**Task details**
Please print every record below exactly as it appears, but leave out the pictures.

---------- Material provided

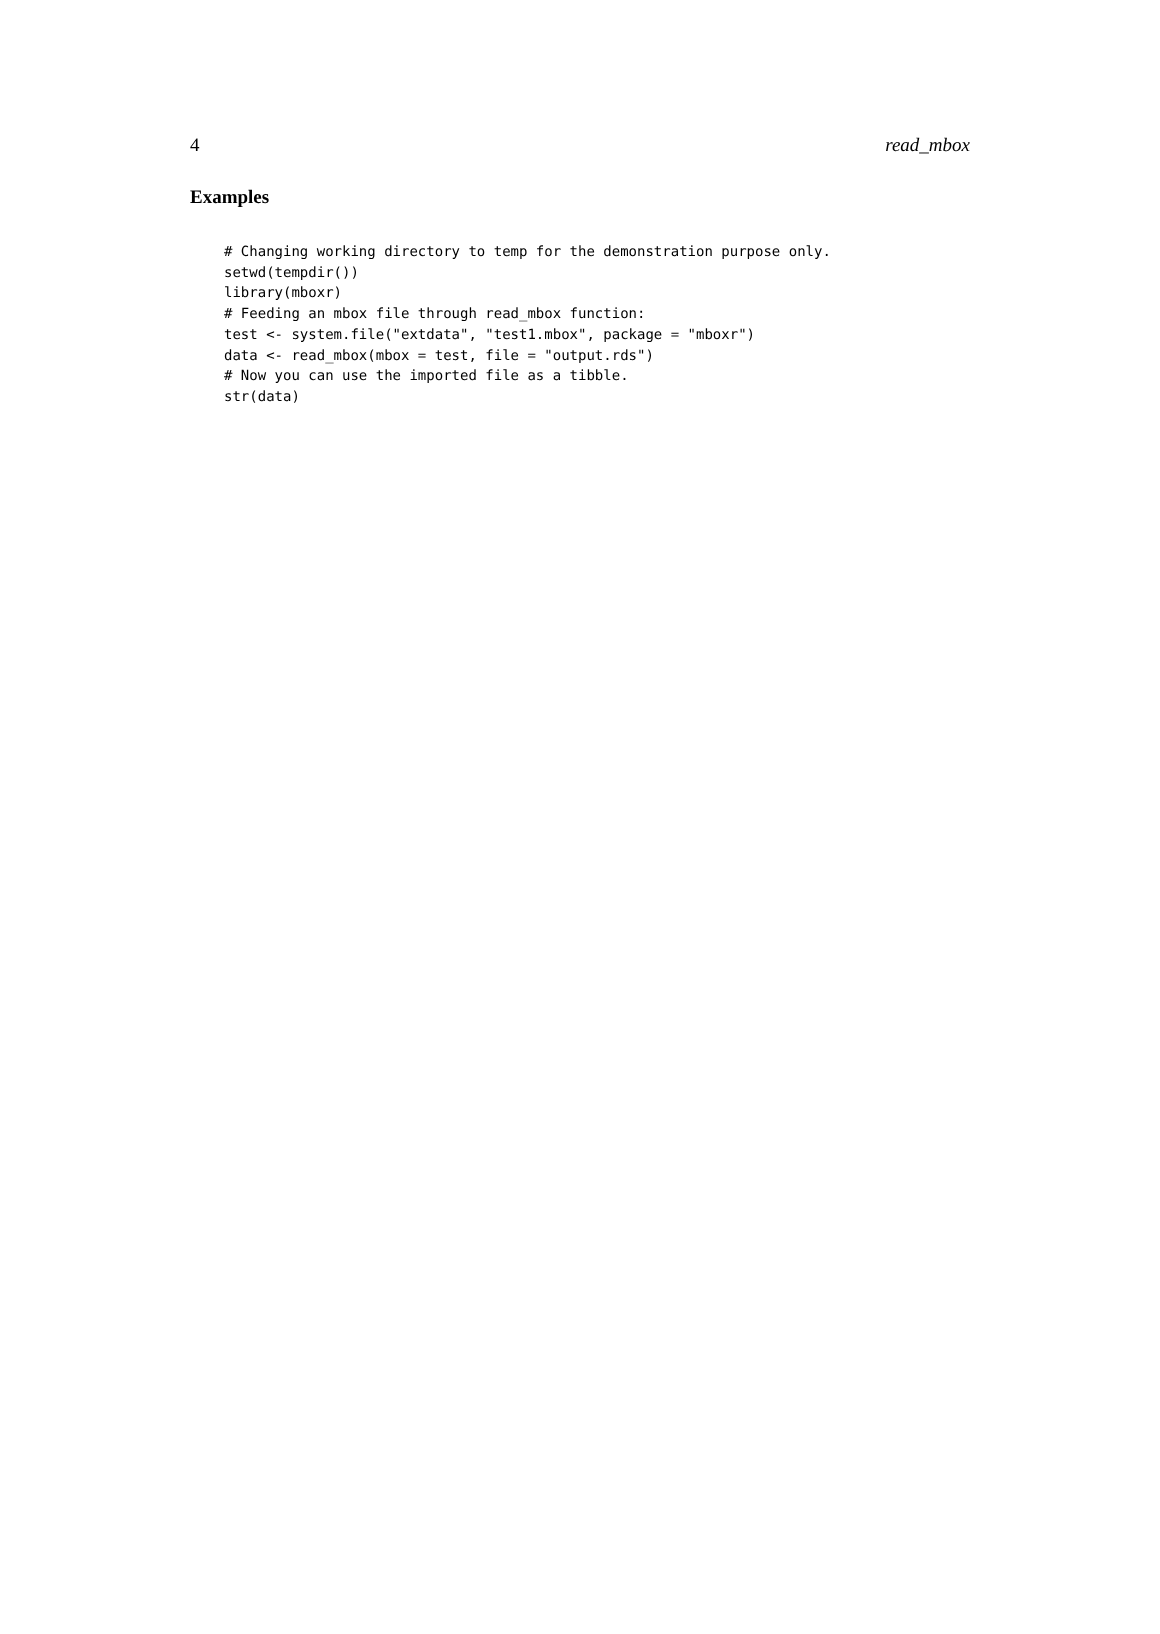4 read_mbox
Examples
# Changing working directory to temp for the demonstration purpose only.
setwd(tempdir())
library(mboxr)
# Feeding an mbox file through read_mbox function:
test <- system.file("extdata", "test1.mbox", package = "mboxr")
data <- read_mbox(mbox = test, file = "output.rds")
# Now you can use the imported file as a tibble.
str(data)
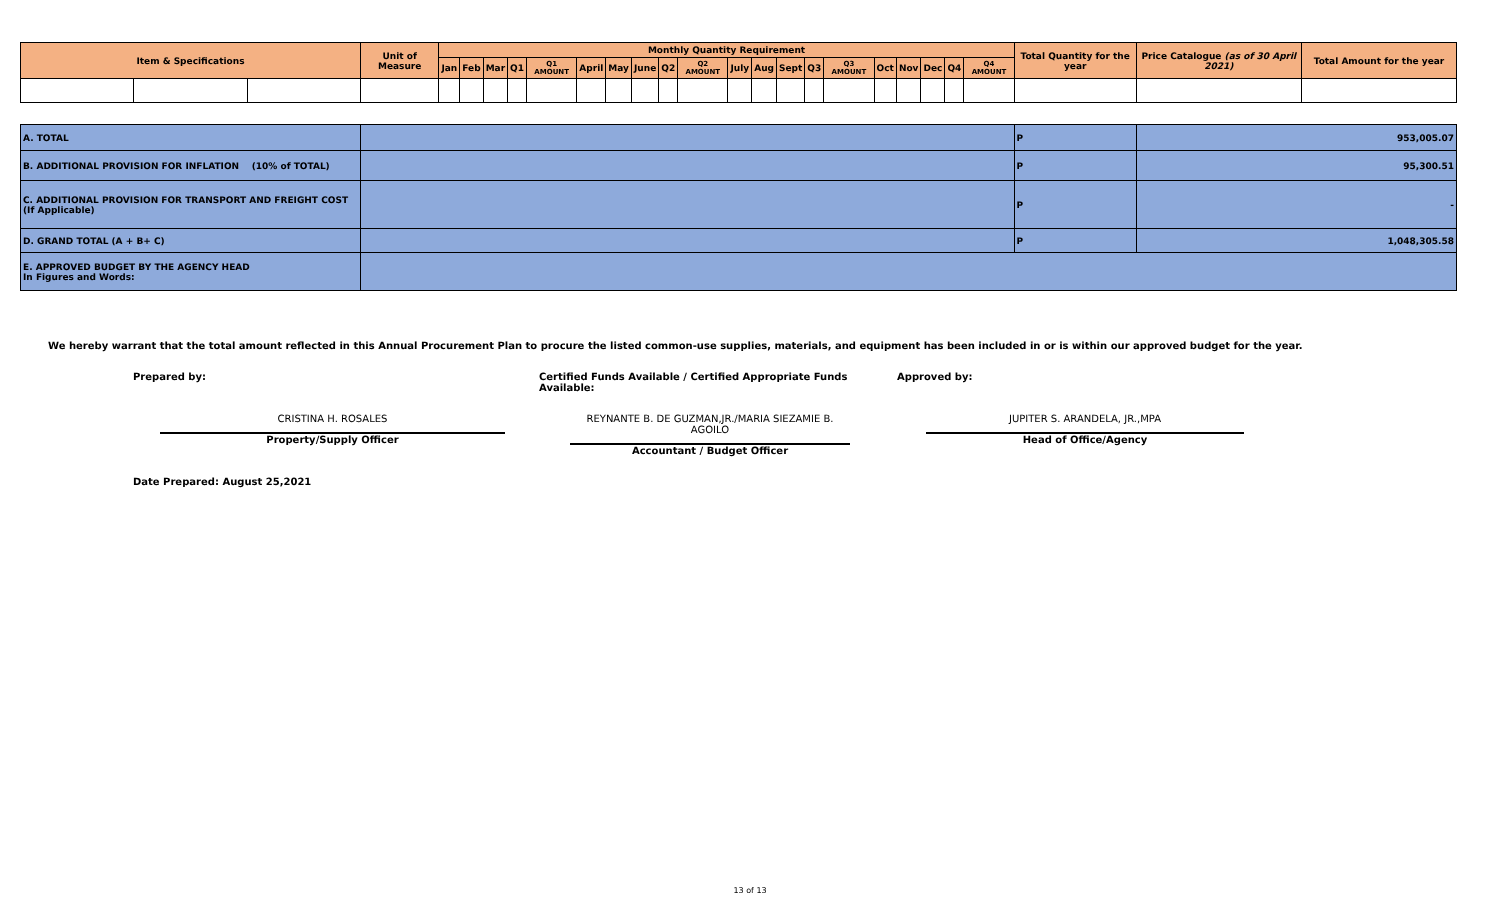| Item & Specifications | | | Unit of Measure | Monthly Quantity Requirement | | | | | | | | | | | | | | | | | | | | Total Quantity for the year | Price Catalogue (as of 30 April 2021) | Total Amount for the year |
| --- | --- | --- | --- | --- | --- | --- | --- | --- | --- | --- | --- | --- | --- | --- | --- | --- | --- | --- | --- | --- | --- | --- | --- | --- | --- | --- |
| | | | | Jan | Feb | Mar | Q1 | Q1 AMOUNT | April | May | June | Q2 | Q2 AMOUNT | July | Aug | Sept | Q3 | Q3 AMOUNT | Oct | Nov | Dec | Q4 | Q4 AMOUNT | | | |
| A. TOTAL | | | | | | | | | | | | | | | | | | | | | | | | P | 953,005.07 | |
| B. ADDITIONAL PROVISION FOR INFLATION (10% of TOTAL) | | | | | | | | | | | | | | | | | | | | | | | | P | 95,300.51 | |
| C. ADDITIONAL PROVISION FOR TRANSPORT AND FREIGHT COST (If Applicable) | | | | | | | | | | | | | | | | | | | | | | | | P | - | |
| D. GRAND TOTAL (A + B+ C) | | | | | | | | | | | | | | | | | | | | | | | | P | 1,048,305.58 | |
| E. APPROVED BUDGET BY THE AGENCY HEAD In Figures and Words: | | | | | | | | | | | | | | | | | | | | | | | | | | |
We hereby warrant that the total amount reflected in this Annual Procurement Plan to procure the listed common-use supplies, materials, and equipment has been included in or is within our approved budget for the year.
Prepared by: Certified Funds Available / Certified Appropriate Funds Available: Approved by:
CRISTINA H. ROSALES
Property/Supply Officer
REYNANTE B. DE GUZMAN,JR./MARIA SIEZAMIE B. AGOILO
Accountant / Budget Officer
JUPITER S. ARANDELA, JR.,MPA
Head of Office/Agency
Date Prepared: August 25,2021
13 of 13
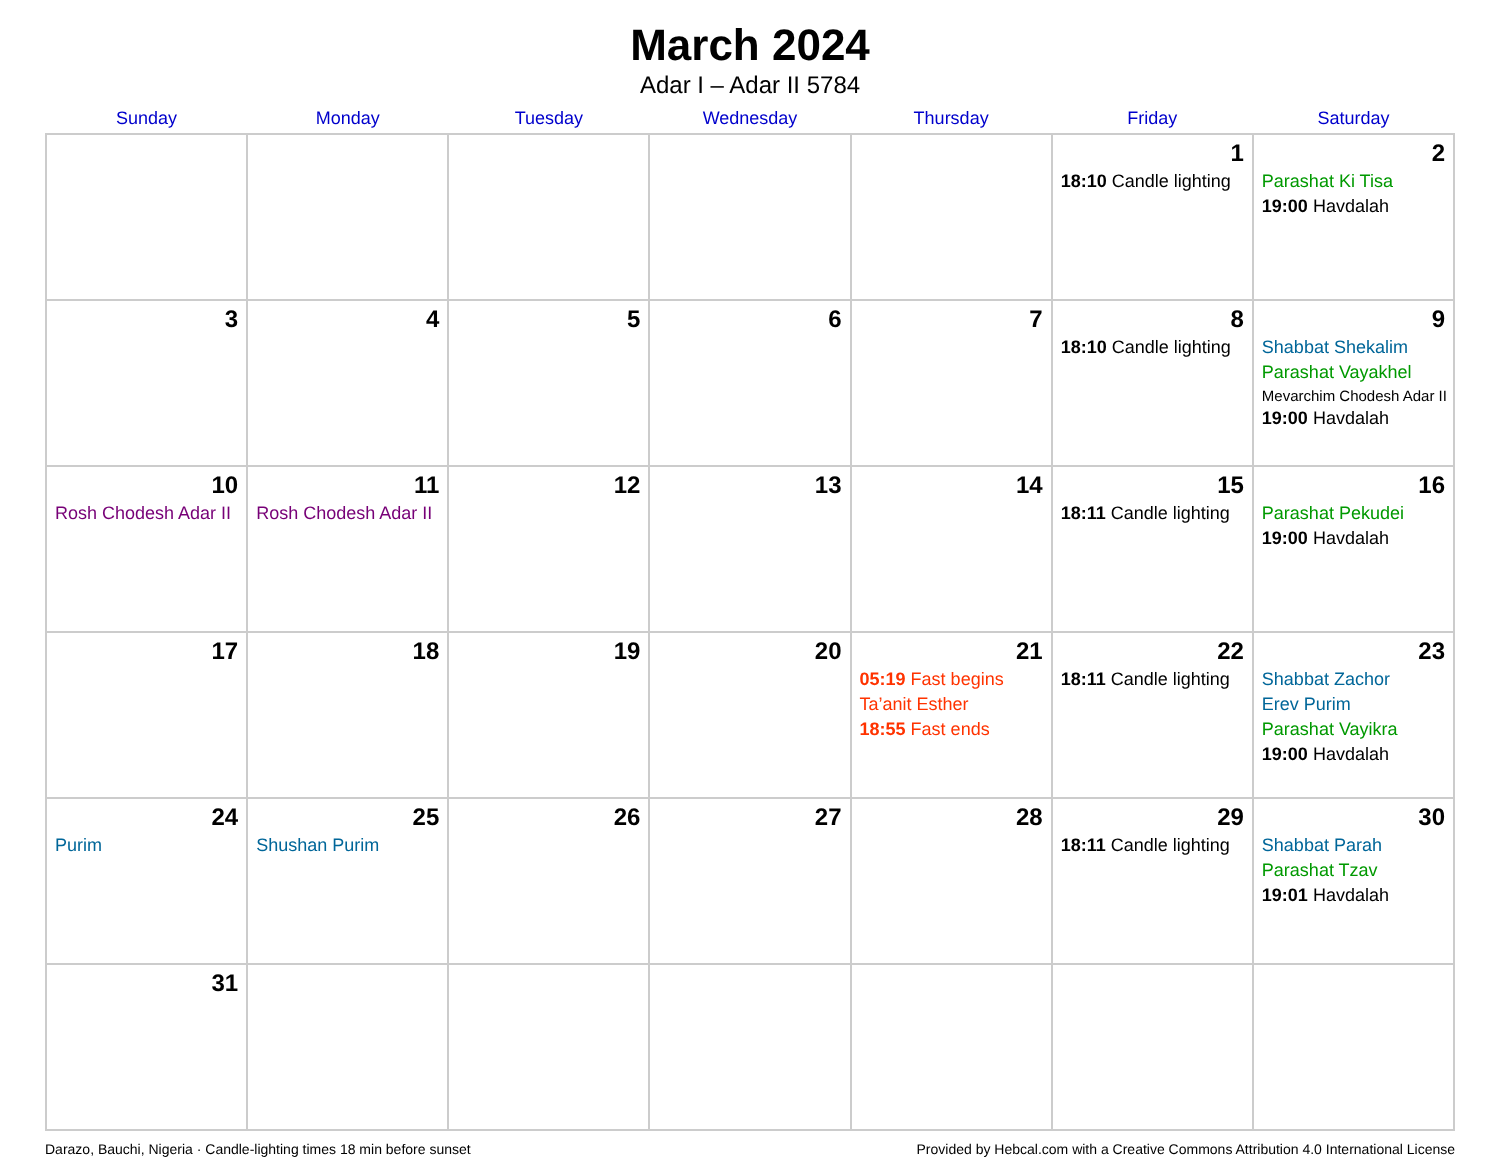March 2024
Adar I – Adar II 5784
| Sunday | Monday | Tuesday | Wednesday | Thursday | Friday | Saturday |
| --- | --- | --- | --- | --- | --- | --- |
| | | | | | 1 18:10 Candle lighting | 2 Parashat Ki Tisa 19:00 Havdalah |
| 3 | 4 | 5 | 6 | 7 | 8 18:10 Candle lighting | 9 Shabbat Shekalim Parashat Vayakhel Mevarchim Chodesh Adar II 19:00 Havdalah |
| 10 Rosh Chodesh Adar II | 11 Rosh Chodesh Adar II | 12 | 13 | 14 | 15 18:11 Candle lighting | 16 Parashat Pekudei 19:00 Havdalah |
| 17 | 18 | 19 | 20 | 21 05:19 Fast begins Ta’anit Esther 18:55 Fast ends | 22 18:11 Candle lighting | 23 Shabbat Zachor Erev Purim Parashat Vayikra 19:00 Havdalah |
| 24 Purim | 25 Shushan Purim | 26 | 27 | 28 | 29 18:11 Candle lighting | 30 Shabbat Parah Parashat Tzav 19:01 Havdalah |
| 31 | | | | | | |
Darazo, Bauchi, Nigeria · Candle-lighting times 18 min before sunset Provided by Hebcal.com with a Creative Commons Attribution 4.0 International License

--------------------

**Completed task**
4 read_mbox
Examples
# Changing working directory to temp for the demonstration purpose only.
setwd(tempdir())
library(mboxr)
# Feeding an mbox file through read_mbox function:
test <- system.file("extdata", "test1.mbox", package = "mboxr")
data <- read_mbox(mbox = test, file = "output.rds")
# Now you can use the imported file as a tibble.
str(data)
| Item & Specifications | | | Unit of Measure | Monthly Quantity Requirement | | | | | | | | | | | | | | | | | | | | Total Quantity for the year | Price Catalogue (as of 30 April 2021) | Total Amount for the year |
| --- | --- | --- | --- | --- | --- | --- | --- | --- | --- | --- | --- | --- | --- | --- | --- | --- | --- | --- | --- | --- | --- | --- | --- | --- | --- | --- |
| | | | | Jan | Feb | Mar | Q1 | Q1 AMOUNT | April | May | June | Q2 | Q2 AMOUNT | July | Aug | Sept | Q3 | Q3 AMOUNT | Oct | Nov | Dec | Q4 | Q4 AMOUNT | | | |
| A. TOTAL | | | | | | | | | | | | | | | | | | | | | | | | P | 953,005.07 | |
| B. ADDITIONAL PROVISION FOR INFLATION (10% of TOTAL) | | | | | | | | | | | | | | | | | | | | | | | | P | 95,300.51 | |
| C. ADDITIONAL PROVISION FOR TRANSPORT AND FREIGHT COST (If Applicable) | | | | | | | | | | | | | | | | | | | | | | | | P | - | |
| D. GRAND TOTAL (A + B+ C) | | | | | | | | | | | | | | | | | | | | | | | | P | 1,048,305.58 | |
| E. APPROVED BUDGET BY THE AGENCY HEAD In Figures and Words: | | | | | | | | | | | | | | | | | | | | | | | | | | |
We hereby warrant that the total amount reflected in this Annual Procurement Plan to procure the listed common-use supplies, materials, and equipment has been included in or is within our approved budget for the year.
Prepared by: Certified Funds Available / Certified Appropriate Funds Available: Approved by:
CRISTINA H. ROSALES
Property/Supply Officer
REYNANTE B. DE GUZMAN,JR./MARIA SIEZAMIE B. AGOILO
Accountant / Budget Officer
JUPITER S. ARANDELA, JR.,MPA
Head of Office/Agency
Date Prepared: August 25,2021
13 of 13
March 2024
Adar I – Adar II 5784
| Sunday | Monday | Tuesday | Wednesday | Thursday | Friday | Saturday |
| --- | --- | --- | --- | --- | --- | --- |
| | | | | | 1 18:10 Candle lighting | 2 Parashat Ki Tisa 19:00 Havdalah |
| 3 | 4 | 5 | 6 | 7 | 8 18:10 Candle lighting | 9 Shabbat Shekalim Parashat Vayakhel Mevarchim Chodesh Adar II 19:00 Havdalah |
| 10 Rosh Chodesh Adar II | 11 Rosh Chodesh Adar II | 12 | 13 | 14 | 15 18:11 Candle lighting | 16 Parashat Pekudei 19:00 Havdalah |
| 17 | 18 | 19 | 20 | 21 05:19 Fast begins Ta’anit Esther 18:55 Fast ends | 22 18:11 Candle lighting | 23 Shabbat Zachor Erev Purim Parashat Vayikra 19:00 Havdalah |
| 24 Purim | 25 Shushan Purim | 26 | 27 | 28 | 29 18:11 Candle lighting | 30 Shabbat Parah Parashat Tzav 19:01 Havdalah |
| 31 | | | | | | |
Darazo, Bauchi, Nigeria · Candle-lighting times 18 min before sunset Provided by Hebcal.com with a Creative Commons Attribution 4.0 International License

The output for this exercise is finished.